What Success Feel Like

It’s an interesting thing.

First, the timing on an acquisition is nuts. It takes forever. The process looked like this:
We first found Buzznet. We talk back and forth with Buzznet for months about price and process. Eventually we got an offer. That was a good offer but wasn’t a huge amount. We couldn’t accept until we talked to investors. The investors weren’t happy about it but we convinced them. Then 4 weeks of diligence. Then 3 weeks where Buzznet was squeezing us by not communicating with us at all. We thought the deal was dead. Then we ran out of money, so we got a bridge loan. Then the deal is back on. Before we close I move out to LA and start working there to show good faith. We close but put a good chunk of the money into escrow to protect Buzznet from lawsuits to Qloud. Then the deal closes on and money hits my account. From the day when they inquired to acquire us to the money in the account is almost 5 months.

The entire process was months. There’s not one specific time to celebrate. By the time it finishes, you’re more relieved than ecstatic.

In truth, there wasn’t much celebrating. A dinner with the investors was it. While it looks great on paper, the deal wasn’t that great for the team and Buzznet shut Qloud down anyway so it wasn’t good for the company.

Financially, it was good for me as it gave me a nestegg and compensated me for a few years of not making any money. I bought a condo in Santa Monica, but my life didn’t change.

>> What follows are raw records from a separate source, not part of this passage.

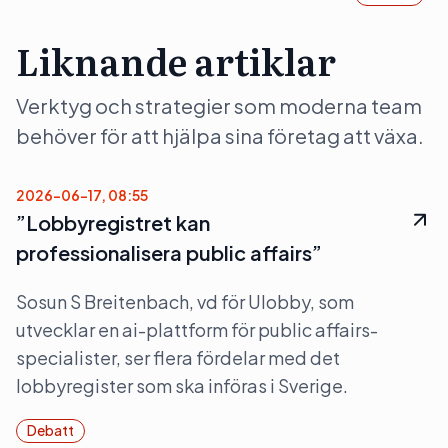
Liknande artiklar
Verktyg och strategier som moderna team
behöver för att hjälpa sina företag att växa.
2026-06-17, 08:55
”Lobbyregistret kan
professionalisera public affairs”
Sosun S Breitenbach, vd för Ulobby, som
utvecklar en ai-plattform för public affairs-
specialister, ser flera fördelar med det
lobbyregister som ska införas i Sverige.
Debatt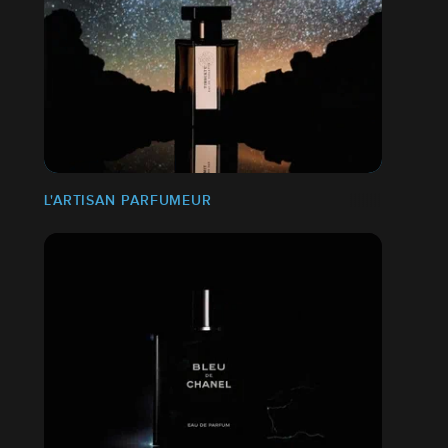
L'ARTISAN PARFUMEUR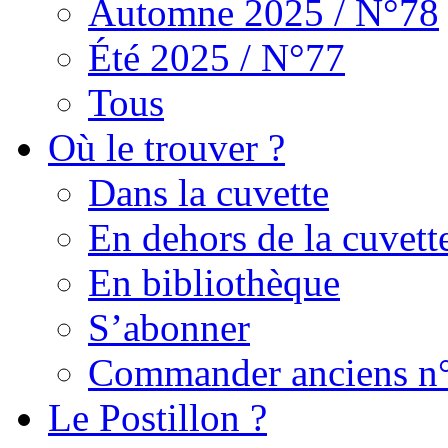
Automne 2025 / N°78
Été 2025 / N°77
Tous
Où le trouver ?
Dans la cuvette
En dehors de la cuvett
En bibliothèque
S’abonner
Commander anciens n
Le Postillon ?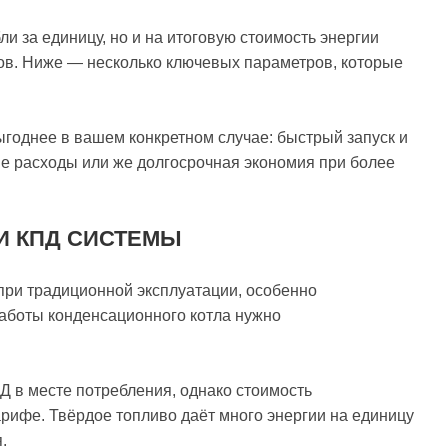
ли за единицу, но и на итоговую стоимость энергии
дов. Ниже — несколько ключевых параметров, которые
ыгоднее в вашем конкретном случае: быстрый запуск и
е расходы или же долгосрочная экономия при более
И КПД СИСТЕМЫ
ри традиционной эксплуатации, особенно
аботы конденсационного котла нужно
Д в месте потребления, однако стоимость
арифе. Твёрдое топливо даёт много энергии на единицу
.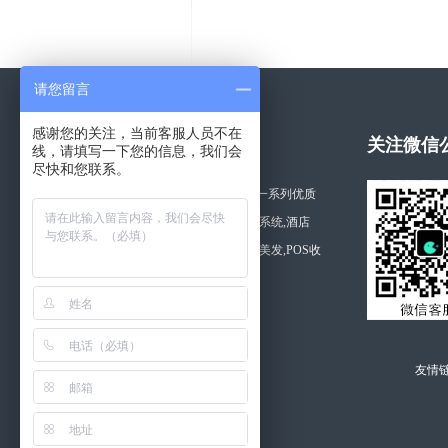
请您留言
感谢您的关注，当前客服人员不在
关于拓思软件
关注微信
线，请填写一下您的信息，我们会
尽快和您联系。
湖南长沙拓思软件公司开发一系列优质
的软件产品,如利康药店管理系统,酒店
管,美容,商品,桑拿,医院,美容美发,POS收
银软件等。
查看更多 >>
友情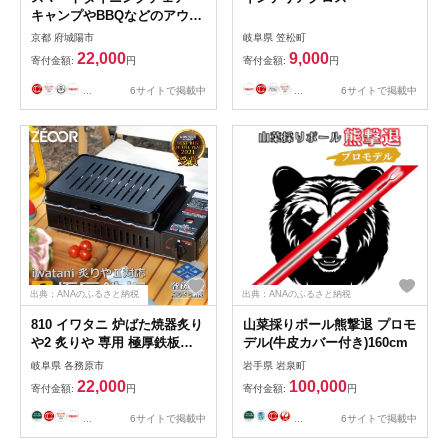
キャンプやBBQなどのアウト
ドアシーンで役立つ!
京都 府城陽市
岐阜県 笠松町
73301004
22,000
9,000
寄付金額:
円
寄付金額:
円
...
6サイトで掲載中
...
6サイトで掲載中
出典：ANAのふるさと納税
出典：ANAのふるさと納税
810 イワタニ 炉ばた焼器炙り
山菜採りポール熊撃退 プロモ
や2 炙りや 専用 極厚鉄板
デル(牛皮カバー付き)160cm
（板厚6mm/幅広スリット/フ
岐阜県 各務原市
岩手県 岩泉町
ラット) IW60-03A
22,000
100,000
寄付金額:
円
寄付金額:
円
...
6サイトで掲載中
...
6サイトで掲載中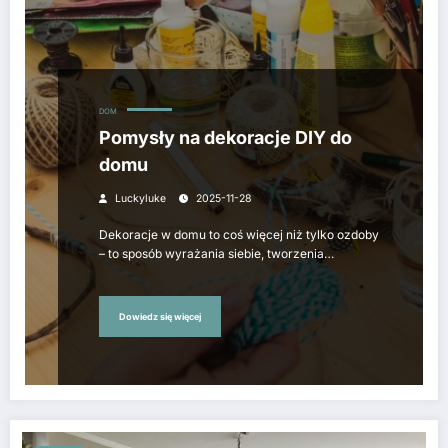
DOM
Pomysły na dekoracje DIY do
domu
Luckyluke
2025-11-28
Dekoracje w domu to coś więcej niż tylko ozdoby
– to sposób wyrażania siebie, tworzenia…
Dowiedz się więcej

However, it was an experience I’ll remember forever. The things that stick out in my mind were:

  • The Qloud office in Silver Spring. It was bumping with music from Craig. The chatter from Delo and Noah was always hilarious. The swim competitions were amazing.
  • Pedro and the Romanians figuring out with a Ukranian consultant how to scale Qloud so the plugin actually worked and could ingest millions of plays a day.
  • Sleeping in Toby’s basement.  Standing in his kitchen in Frederick and thinking through the early versions of Qloud
  • The feeling of hitting the wall of no users and failure and pivoting
  • The fundraising.  Sitting in the car with Toby and blasting the Al Pacino “inches” speech. Also, the reality of getting only one offer and having to take what you can get.
  • Facebook’s platform and the growth it enabled for us. You could do so much with them at the time. It was really the wild-west.
  • The music. There was so music in my life at that time. We were discovering great tracks every day.